◆ Problem details ◆
In the material beneath, how many lines contain the word "path"? Give the count alone.

◆ Provided data ◆

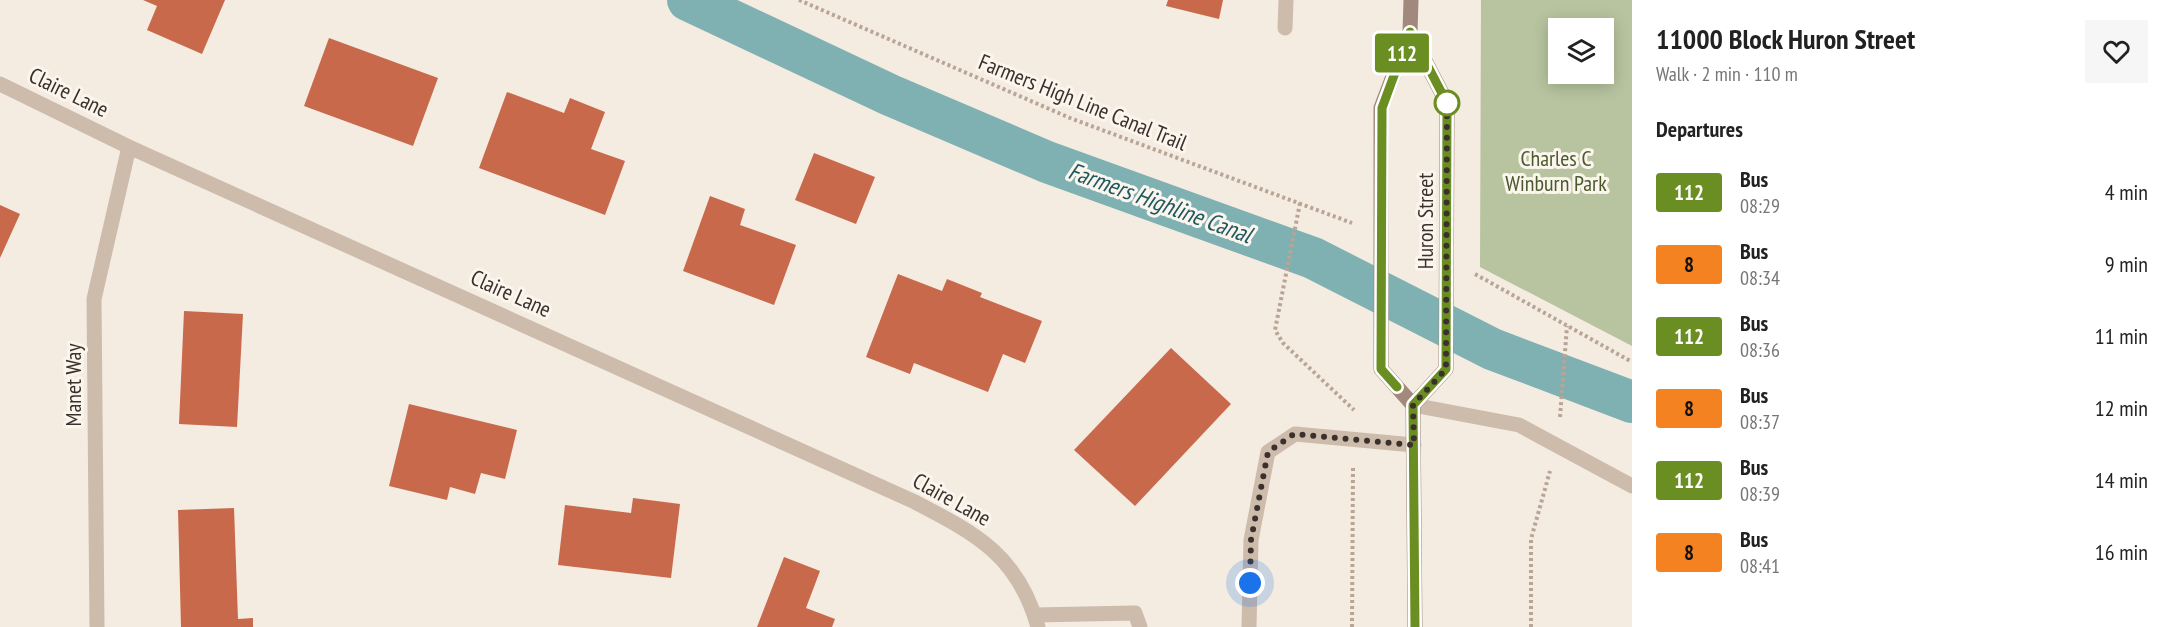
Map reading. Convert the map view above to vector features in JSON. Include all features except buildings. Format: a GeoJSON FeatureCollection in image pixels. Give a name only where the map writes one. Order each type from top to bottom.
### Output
{"type":"FeatureCollection","features":[{"type":"Feature","properties":{"kind":"main road","name":"Huron Street"},"geometry":{"type":"LineString","coordinates":[[1410,32],[1447,103],[1446,369],[1413,405],[1381,369],[1382,108],[1410,32],[1411,0]]}},
{"type":"Feature","properties":{"kind":"main road"},"geometry":{"type":"LineString","coordinates":[[1413,405],[1415,627]]}},
{"type":"Feature","properties":{"kind":"street"},"geometry":{"type":"LineString","coordinates":[[1285,28],[1286,0]]}},
{"type":"Feature","properties":{"kind":"street","name":"Claire Lane"},"geometry":{"type":"LineString","coordinates":[[0,84],[129,147],[915,502],[976,534],[997,553],[1020,584],[1036,621]]}},
{"type":"Feature","properties":{"kind":"street","name":"Manet Way"},"geometry":{"type":"LineString","coordinates":[[97,627],[94,298],[129,147]]}},
{"type":"Feature","properties":{"kind":"street"},"geometry":{"type":"LineString","coordinates":[[1413,405],[1519,425],[1632,486]]}},
{"type":"Feature","properties":{"kind":"street"},"geometry":{"type":"LineString","coordinates":[[1249,627],[1251,540],[1268,452],[1294,434],[1414,445]]}},
{"type":"Feature","properties":{"kind":"street"},"geometry":{"type":"LineString","coordinates":[[1036,621],[1135,613],[1140,627]]}},
{"type":"Feature","properties":{"kind":"path","name":"Farmers High Line Canal Trail"},"geometry":{"type":"LineString","coordinates":[[799,0],[1070,118],[1358,225]]}},
{"type":"Feature","properties":{"kind":"path"},"geometry":{"type":"LineString","coordinates":[[1277,311],[1300,203]]}},
{"type":"Feature","properties":{"kind":"path"},"geometry":{"type":"LineString","coordinates":[[1487,280],[1632,362]]}},
{"type":"Feature","properties":{"kind":"path"},"geometry":{"type":"LineString","coordinates":[[1532,627],[1530,539],[1557,444],[1567,326]]}},
{"type":"Feature","properties":{"kind":"green space","name":"Charles C Winburn Park"},"geometry":{"type":"Polygon","coordinates":[[[1481,0],[1632,0],[1632,346],[1480,267],[1481,0]]]}},
{"type":"Feature","properties":{"kind":"waterway","name":"Farmers Highline Canal"},"geometry":{"type":"LineString","coordinates":[[688,0],[890,95],[1047,162],[1313,258],[1492,349],[1632,402]]}},
{"type":"Feature","properties":{"kind":"bus line","name":"112"},"geometry":{"type":"LineString","coordinates":[[1397,387],[1381,369],[1382,108],[1410,32],[1447,103],[1446,369],[1413,405],[1415,627]]}},
{"type":"Feature","properties":{"kind":"route"},"geometry":{"type":"LineString","coordinates":[[1250,583],[1251,540],[1268,452],[1294,434],[1414,445],[1413,405],[1446,369],[1447,103]]}}]}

◆ Task solution ◆
4